The fact that a larger percentage of data points fell into the yellow zone in the post-treatment group may have contributed to study subjects in round 2 making fewer incorrect treatment decisions compared to the study subjects in round 1. Furthermore a significantly higher number of readings were within the non-parametric limits of agreement after training compared to the pre-training group (p=0.000). That said, the mean bias decreased after round 2 and this cannot be accounted for by changes in the distribution of true values of SPV%. These findings are displayed in figure 4 and these results suggest that a single training session may improve the ability of clinicians to estimate SPV%.
Our study has several limitations.First, while subjects were played recordings of previously recorded blood pressure tracings from surgical procedures that took place at our institution, it is not possible to know whether or not the decision to treat would have been made in a real life environment.Second the utility of CSA is affected by the size of the yellow zone.As the size of the yellow zone changes (with increased knowledge about the predictive abilities of SPV%), the results of the CSA will be affected.Third, we used SPV% because it is the easiest measure of respiratory variation to calculate. Data suggest that PPV and SVV [21,22] are more accurate predictors of fluid responsiveness (although they are likely more difficult to estimate visually).Lastly, our study is limited by the relatively small number of study subjects (50) at a single institution.

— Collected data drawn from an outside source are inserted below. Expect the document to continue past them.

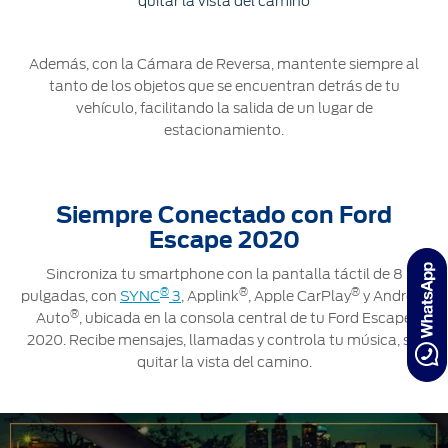
quitar la vista del camino
Además, con la Cámara de Reversa, mantente siempre al
tanto de los objetos que se encuentran detrás de tu
vehículo, facilitando la salida de un lugar de
estacionamiento.
Siempre Conectado con Ford
Escape 2020
Sincroniza tu smartphone con la pantalla táctil de 8
®
®
®
pulgadas, con
SYNC
3
, Applink
, Apple CarPlay
y Android
®
Auto
, ubicada en la consola central de tu Ford Escape
2020. Recibe mensajes, llamadas y controla tu música, sin
quitar la vista del camino.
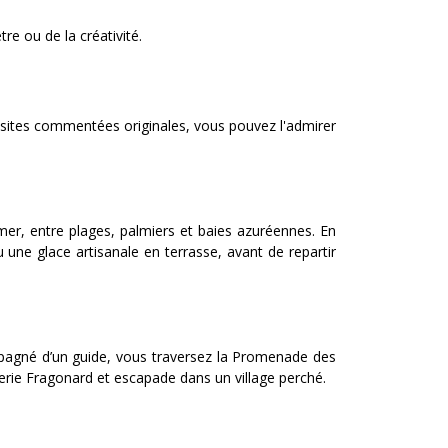
re ou de la créativité.
visites commentées originales, vous pouvez l'admirer
er, entre plages, palmiers et baies azuréennes. En
une glace artisanale en terrasse, avant de repartir
pagné d’un guide, vous traversez la Promenade des
erie Fragonard et escapade dans un village perché.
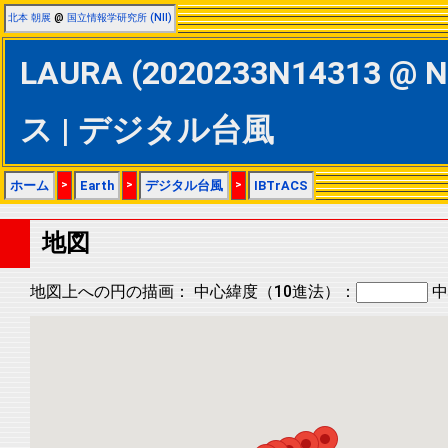
北本 朝展
@
国立情報学研究所 (NII)
LAURA (2020233N14313 @ N
ス | デジタル台風
ホーム
>
Earth
>
デジタル台風
>
IBTrACS
地図
地図上への円の描画：
中心緯度（10進法）：
中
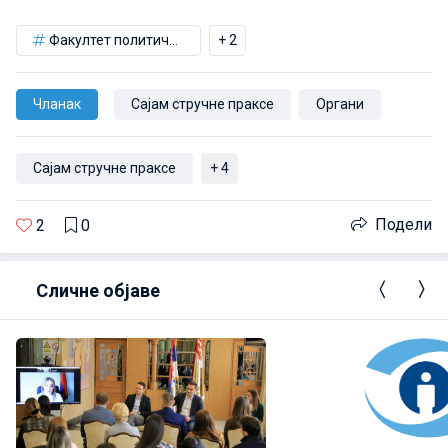
Факултет политичких наука
+ 2
Чланак
Сајам стручне праксе
Органи
Сајам стручне праксе
+ 4
Подели
2
0
Сличне објаве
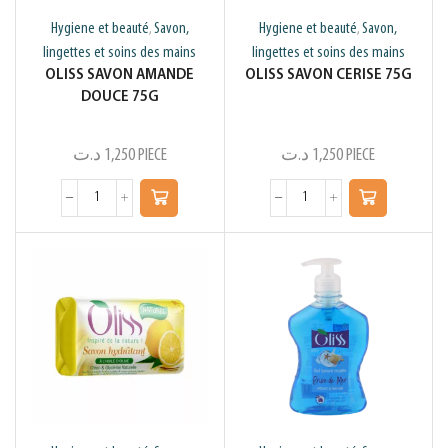
Hygiene et beauté
Savon,
Hygiene et beauté
Savon,
,
,
lingettes et soins des mains
lingettes et soins des mains
OLISS SAVON AMANDE
OLISS SAVON CERISE 75G
DOUCE 75G
د.ت
1,250
PIECE
د.ت
1,250
PIECE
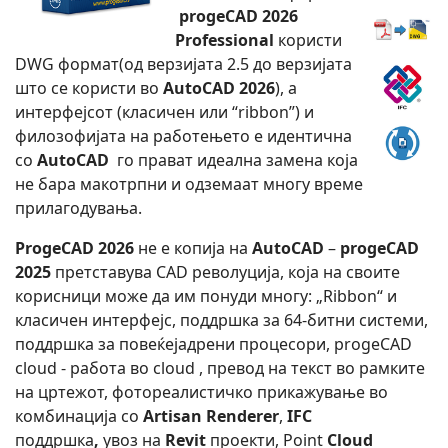
progeCAD 2026
Professional
користи
DWG формат(од верзијата 2.5 до верзијата
што се користи во
AutoCAD 2026
), а
интерфејсот (класичен или “ribbon”) и
филозофијата на работењето е идентична
со
AutoCAD
го прават идеална замена која
не бара макотрпни и одземаат многу време
прилагодувања.
ProgeCAD 2026
не е копија на
AutoCAD
–
progeCAD
2025
претставува CAD револуција, која на своите
корисници може да им понуди многу: „Ribbon“ и
класичен интерфејс, поддршка за 64-битни системи,
поддршка за повеќејадрени процесори, progeCAD
cloud - работа во cloud , превод на текст во рамките
на цртежот, фотореалистичко прикажување во
комбинација со
Artisan Renderer
,
IFC
поддршка
,
увоз на
Revit
проекти, Point
Cloud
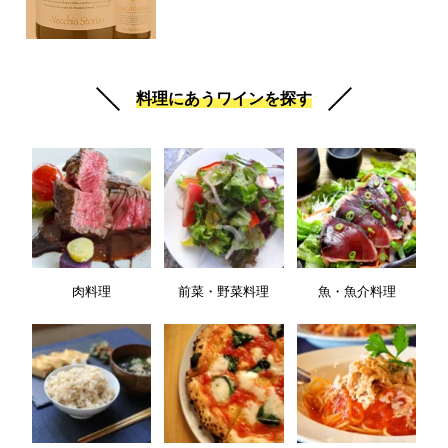
料理にあうワインを探す
肉料理
前菜・野菜料理
魚・魚介料理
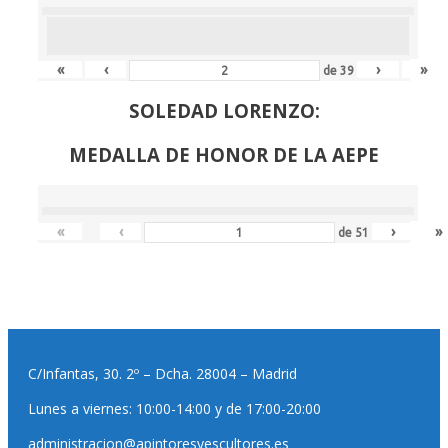
«
‹
›
»
de
39
SOLEDAD LORENZO:
MEDALLA DE HONOR DE LA AEPE
«
‹
›
»
de
51
C/Infantas, 30. 2º – Dcha. 28004 – Madrid
Lunes a viernes: 10:00-14:00 y de 17:00-20:00
administracion@apintoresyescultores.es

Future studies should address the broader applicability of our findings, whether or not the observed learning was durable beyond two weeks time, whether or not individuals can measure changesin SPV% (i.e., assess the trending ability), and determine whether PPV and SVV can be estimated visually.Ultimately, a clinical study comparing treatment decisions and outcomes when respiratory variation is estimated visually, as compared to calculate by an arterial waveform analyzer, may be indicated.
The assessment of systemic arterial respiratory variation using the “eyeball method” leads to correct treatment response despite wide limits of agreement.A single, brief episode of training appears to reduce bias in addition to significantly improving the limits of agreement between predicted SPV% and true SPV%.
The authors declare that they have no conflict of interest.